A questão cambial ainda constitui um problema para a Nova Cimangola?

Sim, claro, nós estamos inseridos no mesmo País que todas as outras empresas. O impacto da desvalorização cambial tem na Nova Cimangola exactamente o mesmo impacto que nas outras empresas. Tudo que nós importamos é muito mais caro porque para o mesmo dólar temos de gastar mais Kzs. Grande parte da receita da Cimangola é em Kzs e, portanto, precisamos de disponibilizar muito mais Kzs para comprar os dólares. Nesta perspectiva, a questão cambial é muito penalizadora e os financiamentos da empresa em moeda estrangeira também são penalizados, porque os juros em dólares nos obrigam a despender muito mais Kzs. Para potencializar as exportações a desvalorização da moeda ajudou, porque todos os custos que a empresa tem em moeda nacional, em dólares ficaram mais baixos e aumentou, desta forma, a competitividade da empresa para colocar produtos no mercado internacional. Ou seja, todos aqueles produtos que continuamos a comprar em Kzs e que não sofreram grandes variações de preços em dólares ficaram mais baixos e, portanto, permitiu que a empresa tivesse maior rentabilidade com as exportações.

Que futuro prevê para Nova Cimangola tendo em conta as características do mercado?

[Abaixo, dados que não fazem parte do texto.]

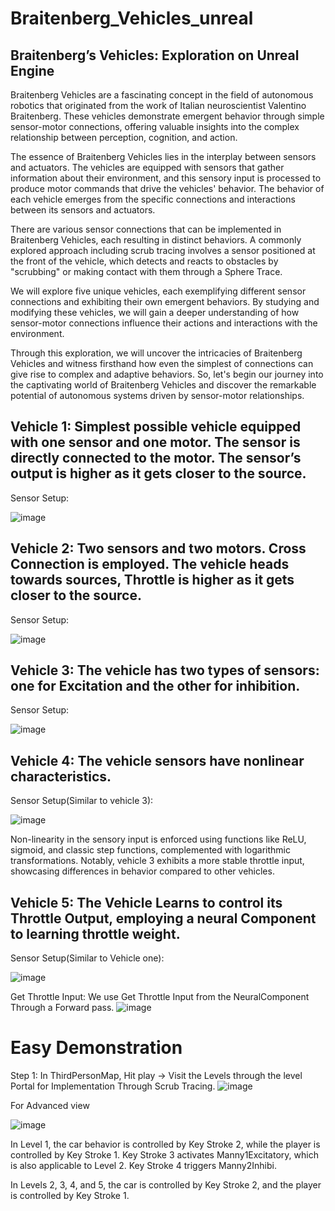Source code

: # Braitenberg_Vehicles_unreal
## Braitenberg’s Vehicles: Exploration on Unreal Engine
Braitenberg Vehicles are a fascinating concept in the field of autonomous robotics that originated from the work of Italian neuroscientist Valentino Braitenberg. These vehicles demonstrate emergent behavior through simple sensor-motor connections, offering valuable insights into the complex relationship between perception, cognition, and action.

The essence of Braitenberg Vehicles lies in the interplay between sensors and actuators. The vehicles are equipped with sensors that gather information about their environment, and this sensory input is processed to produce motor commands that drive the vehicles' behavior. The behavior of each vehicle emerges from the specific connections and interactions between its sensors and actuators.

There are various sensor connections that can be implemented in Braitenberg Vehicles, each resulting in distinct behaviors. A commonly explored approach including scrub tracing involves a sensor positioned at the front of the vehicle, which detects and reacts to obstacles by "scrubbing" or making contact with them through a Sphere Trace.

We will explore five unique vehicles, each exemplifying different sensor connections and exhibiting their own emergent behaviors. By studying and modifying these vehicles, we will gain a deeper understanding of how sensor-motor connections influence their actions and interactions with the environment.

Through this exploration, we will uncover the intricacies of Braitenberg Vehicles and witness firsthand how even the simplest of connections can give rise to complex and adaptive behaviors. So, let's begin our journey into the captivating world of Braitenberg Vehicles and discover the remarkable potential of autonomous systems driven by sensor-motor relationships.

## Vehicle 1: Simplest possible vehicle equipped with one sensor and one motor. The sensor is directly connected to the motor. The sensor’s output is higher as it gets closer to the source.
Sensor Setup:

![image](https://github.com/ceciljoseph97/Braitenberg_Vehicles_unreal/assets/29672160/12e92e49-8f2f-42c9-8da9-fbb72f77f2a8)

## Vehicle 2: Two sensors and two motors. Cross Connection is employed. The vehicle heads towards sources, Throttle is higher as it gets closer to the source.
Sensor Setup:

![image](https://github.com/ceciljoseph97/Braitenberg_Vehicles_unreal/assets/29672160/d4bf6f6d-b603-4a79-a5c0-ac302d9a73f1)

## Vehicle 3: The vehicle has two types of sensors: one for Excitation and the other for inhibition.
Sensor Setup:

![image](https://github.com/ceciljoseph97/Braitenberg_Vehicles_unreal/assets/29672160/89de06ca-6bbe-47a5-a30a-fde024bdc5df)

## Vehicle 4: The vehicle sensors have nonlinear characteristics.
Sensor Setup(Similar to vehicle 3):

![image](https://github.com/ceciljoseph97/Braitenberg_Vehicles_unreal/assets/29672160/344aa561-2230-4e38-a882-1040b620f7ef)

Non-linearity in the sensory input is enforced using functions like ReLU, sigmoid, and classic step functions, complemented with logarithmic transformations. Notably, vehicle 3 exhibits a more stable throttle input, showcasing differences in behavior compared to other vehicles.


## Vehicle 5: The Vehicle Learns to control its Throttle Output, employing a neural Component to learning throttle weight.
Sensor Setup(Similar to Vehicle one):

![image](https://github.com/ceciljoseph97/Braitenberg_Vehicles_unreal/assets/29672160/c5cc1db6-404e-4319-b712-e0e08b4c205b)

Get Throttle Input: We use Get Throttle Input from the NeuralComponent Through a Forward pass.
![image](https://github.com/ceciljoseph97/Braitenberg_Vehicles_unreal/assets/29672160/40f46656-ba2c-4553-b7be-76002a7a36b5)

# Easy Demonstration 
Step 1: In ThirdPersonMap, Hit play -> Visit the Levels through the level Portal for Implementation Through Scrub Tracing.
![image](https://github.com/ceciljoseph97/Braitenberg_Vehicles_unreal/assets/29672160/ce4fa8e3-d1bd-4c0c-8ad8-9f356dee4a62)

For Advanced view 

![image](https://github.com/ceciljoseph97/Braitenberg_Vehicles_unreal/assets/29672160/c3f7bb45-e62c-4f89-b231-cdf78217df5c)

In Level 1, the car behavior is controlled by Key Stroke 2, while the player is controlled by Key Stroke 1. Key Stroke 3 activates Manny1Excitatory, which is also applicable to Level 2. Key Stroke 4 triggers Manny2Inhibi.

In Levels 2, 3, 4, and 5, the car is controlled by Key Stroke 2, and the player is controlled by Key Stroke 1.





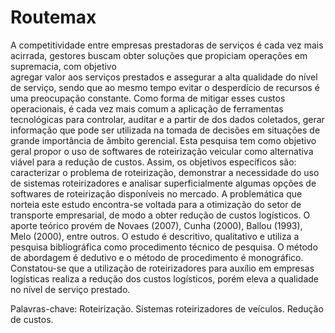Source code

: # Routemax 
A competitividade entre empresas prestadoras de serviços é cada vez mais acirrada,
gestores buscam obter soluções que propiciam operações em supremacia, com objetivo                   
agregar valor aos serviços prestados e assegurar a alta qualidade do nível de serviço, sendo que
ao mesmo tempo evitar o desperdício de recursos é uma preocupação constante. Como forma
de mitigar esses custos operacionais, é cada vez mais comum a aplicação de ferramentas
tecnológicas para controlar, auditar e a partir de dos dados coletados, gerar informação que
pode ser utilizada na tomada de decisões em situações de grande importância de âmbito
gerencial. Esta pesquisa tem como objetivo geral propor o uso de softwares de roteirização
veicular como alternativa viável para a redução de custos. Assim, os objetivos específicos são:
caracterizar o problema de roteirização, demonstrar a necessidade do uso de sistemas
roteirizadores e analisar superficialmente algumas opções de softwares de roteirização
disponíveis no mercado. A problemática que norteia este estudo encontra-se voltada para a
otimização do setor de transporte empresarial, de modo a obter redução de custos logísticos. O
aporte teórico provém de Novaes (2007), Cunha (2000), Ballou (1993), Melo (2000), entre
outros. O estudo é descritivo, qualitativo e utiliza a pesquisa bibliográfica como procedimento
técnico de pesquisa. O método de abordagem é dedutivo e o método de procedimento é
monográfico. Constatou-se que a utilização de roteirizadores para auxílio em empresas
logísticas realiza a redução dos custos logísticos, porém eleva a qualidade no nível de serviço
prestado.

Palavras-chave: Roteirização. Sistemas roteirizadores de veículos. Redução de custos.
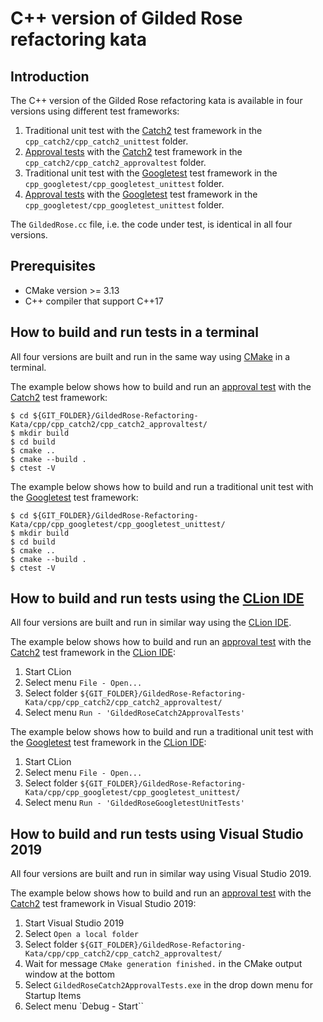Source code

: # C++ version of Gilded Rose refactoring kata

## Introduction
The C++ version of the Gilded Rose refactoring kata is available in four versions using different test frameworks:

1. Traditional unit test with the [Catch2](https://github.com/catchorg/Catch2) test framework in the `cpp_catch2/cpp_catch2_unittest` folder.
2. [Approval tests](https://github.com/approvals/ApprovalTests.cpp) with the [Catch2](https://github.com/catchorg/Catch2) test framework in the `cpp_catch2/cpp_catch2_approvaltest` folder.
3. Traditional unit test with the [Googletest](https://github.com/google/googletest) test framework in the `cpp_googletest/cpp_googletest_unittest` folder.
4. [Approval tests](https://github.com/approvals/ApprovalTests.cpp) with the [Googletest](https://github.com/google/googletest) test framework in the `cpp_googletest/cpp_googletest_unittest` folder.

The `GildedRose.cc` file, i.e. the code under test, is identical in all four versions.

## Prerequisites

* CMake version >= 3.13
* C++ compiler that support C++17

## How to build and run tests in a terminal
All four versions are built and run in the same way using [CMake](https://cmake.org/) in a terminal.

The example below shows how to build and run an [approval test](https://github.com/approvals/ApprovalTests.cpp) with the [Catch2](https://github.com/catchorg/Catch2) test framework:

    $ cd ${GIT_FOLDER}/GildedRose-Refactoring-Kata/cpp/cpp_catch2/cpp_catch2_approvaltest/
    $ mkdir build
    $ cd build
    $ cmake ..
    $ cmake --build .
    $ ctest -V

The example below shows how to build and run a traditional unit test with the [Googletest](https://github.com/google/googletest) test framework:

    $ cd ${GIT_FOLDER}/GildedRose-Refactoring-Kata/cpp/cpp_googletest/cpp_googletest_unittest/
    $ mkdir build
    $ cd build
    $ cmake ..
    $ cmake --build .
    $ ctest -V

## How to build and run tests using the [CLion IDE](https://www.jetbrains.com/clion/)
All four versions are built and run in similar way using the [CLion IDE](https://www.jetbrains.com/clion/).

The example below shows how to build and run an [approval test](https://github.com/approvals/ApprovalTests.cpp) with the [Catch2](https://github.com/catchorg/Catch2) test framework in the [CLion IDE](https://www.jetbrains.com/clion/):

1. Start CLion
2. Select menu `File - Open...`
3. Select folder `${GIT_FOLDER}/GildedRose-Refactoring-Kata/cpp/cpp_catch2/cpp_catch2_approvaltest/`
4. Select menu `Run - 'GildedRoseCatch2ApprovalTests'`

The example below shows how to build and run a traditional unit test with the [Googletest](https://github.com/google/googletest) test framework in the [CLion IDE](https://www.jetbrains.com/clion/):

1. Start CLion
2. Select menu `File - Open...`
3. Select folder `${GIT_FOLDER}/GildedRose-Refactoring-Kata/cpp/cpp_googletest/cpp_googletest_unittest/`
4. Select menu `Run - 'GildedRoseGoogletestUnitTests'`

## How to build and run tests using Visual Studio 2019 
All four versions are built and run in similar way using Visual Studio 2019. 

The example below shows how to build and run an [approval test](https://github.com/approvals/ApprovalTests.cpp) with the [Catch2](https://github.com/catchorg/Catch2) test framework in Visual Studio 2019:

1. Start Visual Studio 2019
2. Select `Open a local folder`
3. Select folder `${GIT_FOLDER}/GildedRose-Refactoring-Kata/cpp/cpp_catch2/cpp_catch2_approvaltest/`
4. Wait for message `CMake generation finished.` in the CMake output window at the bottom
5. Select `GildedRoseCatch2ApprovalTests.exe` in the drop down menu for Startup Items
6. Select menu `Debug - Start``

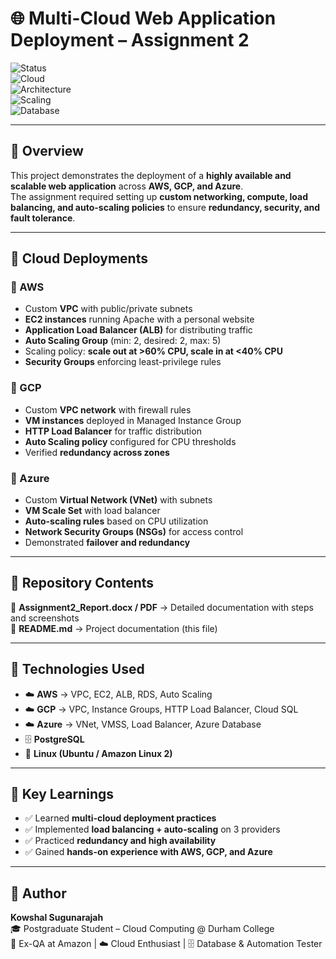 # 🌐 Multi-Cloud Web Application Deployment – Assignment 2  

![Status](https://img.shields.io/badge/Project-Completed-brightgreen)  
![Cloud](https://img.shields.io/badge/Cloud-AWS%20%7C%20GCP%20%7C%20Azure-orange)  
![Architecture](https://img.shields.io/badge/Design-High%20Availability-blue)  
![Scaling](https://img.shields.io/badge/AutoScaling-Enabled-success)  
![Database](https://img.shields.io/badge/Database-PostgreSQL-lightblue)  

---

## 📌 Overview  
This project demonstrates the deployment of a **highly available and scalable web application** across **AWS, GCP, and Azure**.  
The assignment required setting up **custom networking, compute, load balancing, and auto-scaling policies** to ensure **redundancy, security, and fault tolerance**.  

---

## 🚀 Cloud Deployments  

### 🔹 AWS  
- Custom **VPC** with public/private subnets  
- **EC2 instances** running Apache with a personal website  
- **Application Load Balancer (ALB)** for distributing traffic  
- **Auto Scaling Group** (min: 2, desired: 2, max: 5)  
- Scaling policy: **scale out at >60% CPU, scale in at <40% CPU**  
- **Security Groups** enforcing least-privilege rules  

### 🔹 GCP  
- Custom **VPC network** with firewall rules  
- **VM instances** deployed in Managed Instance Group  
- **HTTP Load Balancer** for traffic distribution  
- **Auto Scaling policy** configured for CPU thresholds  
- Verified **redundancy across zones**  

### 🔹 Azure  
- Custom **Virtual Network (VNet)** with subnets  
- **VM Scale Set** with load balancer  
- **Auto-scaling rules** based on CPU utilization  
- **Network Security Groups (NSGs)** for access control  
- Demonstrated **failover and redundancy**  

---

## 📂 Repository Contents  
📄 **Assignment2_Report.docx / PDF** → Detailed documentation with steps and screenshots  
📝 **README.md** → Project documentation (this file)  

---

## 🧰 Technologies Used  
- ☁️ **AWS** → VPC, EC2, ALB, RDS, Auto Scaling  
- ☁️ **GCP** → VPC, Instance Groups, HTTP Load Balancer, Cloud SQL  
- ☁️ **Azure** → VNet, VMSS, Load Balancer, Azure Database  
- 🗄️ **PostgreSQL**  
- 🐧 **Linux (Ubuntu / Amazon Linux 2)**  

---

## 🎯 Key Learnings  
- ✅ Learned **multi-cloud deployment practices**  
- ✅ Implemented **load balancing + auto-scaling** on 3 providers  
- ✅ Practiced **redundancy and high availability**  
- ✅ Gained **hands-on experience with AWS, GCP, and Azure**  

---

## 👤 Author  
**Kowshal Sugunarajah**  
🎓 Postgraduate Student – Cloud Computing @ Durham College  
💼 Ex-QA at Amazon | ☁️ Cloud Enthusiast | 🗄️ Database & Automation Tester  
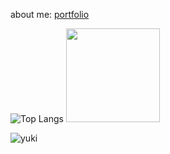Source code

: about me: <a href="https://bmai1.github.io/" target="_blank">portfolio</a>

![Top Langs](https://github-readme-stats.vercel.app/api/top-langs/?username=bmai1&layout=compact&theme=dracula)
<img height=150px src="https://github.com/bmai1/bmai1/assets/104703637/71b7b6b7-bbc1-4891-a524-b643f65968a2">


![yuki](https://github.com/bmai1/bmai1/assets/104703637/4263834d-3b0d-4a45-bf54-7bc88575285e)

A Nova Cimangola quer continuar a ser uma das empresas mais competitivas do mercado nacional e esperamos que o nível de competitividade no mercado nacional possa aumentar por via das privatizações das outras empresas cimenteiras e, portanto, estamos a preparar o futuro da Nova Cimangola para continuar a ser muito competitiva no mercado nacional e internacional. A Nova Cimangola é, provavelmente, a empresa com maior capacidade técnica para desenvolver produtos diferenciadores. Vamos continuar a investir na diversificação dos tipos de cimentos mais ajustáveis aos tipos de obras que existem no País e adaptar os cimentos ao tipo de obras. Pretendemos ter cimentos que são mais adequados para as obras de maior dimensão como pontes, barragens e a desenvolver alguns cimentos mais modernos e que estão agora em evolução no mundo. A nossa meta é tentar introduzir estes cimentos mais modernos o mais depressa possível num espaço de dois anos. Portanto, vamos tentar inovar, diversificar e aumentar as nossas exportações no mercado internacional em produtos produzidos a partir da nossa fábrica e tentar entrar também no mercado de exportação de minérios produzidos em Angola.